Crystal structure of apo L170C and mercury bound L170C. (A) Main chain overlay of the apo (gray) and Hg-complex (blue) with an RMSD of 0.27 Å. Bound mercury atoms are displayed as spheres with a van der Waals radius of 1.10 Å. (B) Cartoon representation of L170C. Transmembrane helices are labeled M1-M8 and the interior surface of the channel is drawn as a green surface. The black square denotes the area of interest depicted in panel C. (C) Structure of the blocked channel. Amino acids classically involved with water binding in AQPs are shown as sticks and with 2F_o-F_{c -} electron density mapped contoured at 1.2 σ drawn in blue. Mercury are shown as spheres.

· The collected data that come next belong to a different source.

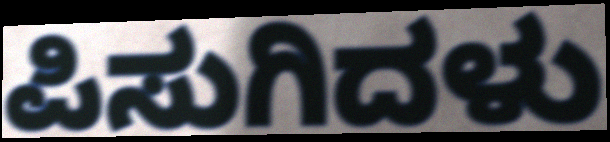
ಪಿಸುಗಿದಳು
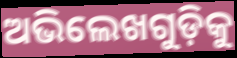
ଅଭିଲେଖଗୁଡ଼ିକୁ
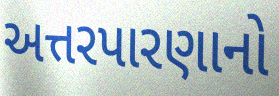
અત્તરપારણાનો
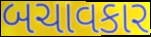
બચાવકાર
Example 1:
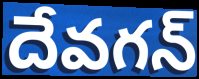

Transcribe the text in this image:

దేవగన్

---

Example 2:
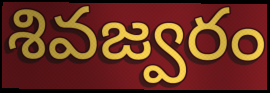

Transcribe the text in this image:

శివజ్వరం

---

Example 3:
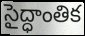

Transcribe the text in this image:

సైద్ధాంతిక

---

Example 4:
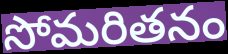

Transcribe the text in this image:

సోమరితనం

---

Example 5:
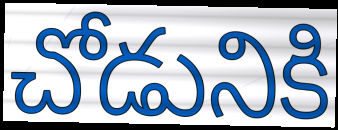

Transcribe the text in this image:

చోడునికి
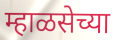
म्हाळसेच्या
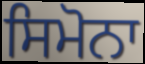
ਸਿਮੋਨਾ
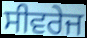
ਸੀਵਰੇਜ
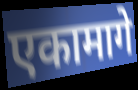
एकामागे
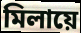
মিলায়ে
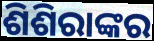
ଶିଶିରାଙ୍କର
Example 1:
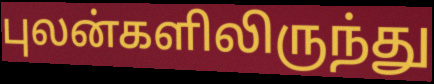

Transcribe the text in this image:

புலன்களிலிருந்து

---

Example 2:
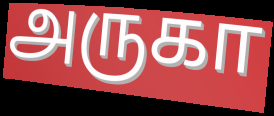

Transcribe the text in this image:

அருகா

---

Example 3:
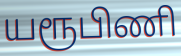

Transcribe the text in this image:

யரூபிணி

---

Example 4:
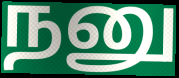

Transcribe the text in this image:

நனு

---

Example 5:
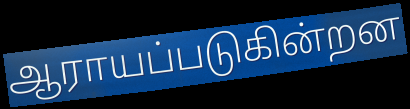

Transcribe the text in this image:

ஆராயப்படுகின்றன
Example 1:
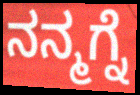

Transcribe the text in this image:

ನನ್ಮಗ್ನೆ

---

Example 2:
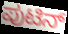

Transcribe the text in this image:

ಪುಟಿನ್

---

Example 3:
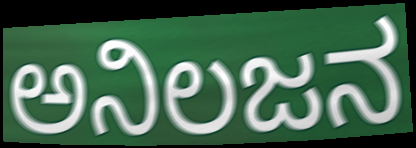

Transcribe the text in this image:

ಅನಿಲಜನ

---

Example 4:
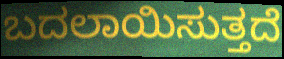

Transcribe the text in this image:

Superposition of mercury atoms from the T183C structure are shown as magenta crosses. In this orientation it can be seen that all three mercury atoms sterically block the pore (green surface).

Figure 5

Mercury blocks the monomer channel. While AQPs are tetramers in the membrane, the monomer is the functional unit. By imposing crystal symmetry on both the apo (grey) and complex structures (blue), T183C is drawn as a tetramer in cartoon representation. Mercury-Hg1, with its proper van der Waals radius, is drawn as a sphere blocking the channel. Note there is almost no structural change to the tetrameric axis.

Figure 6

Mercury disorder in electron density maps. (A) F_o-F_c electron density map (green) of mercury bound T183C structure contoured at 4 σ. (B) F_o-F_c electron density map (green) of mercury bound L170C structure contoured at 4 σ. (C) 2F_o-F_c omit electron density map solved with the first 45 frames of data (blue) and the entire dataset (orange). Both maps are contoured at 1.2 σ around the three mercury atoms.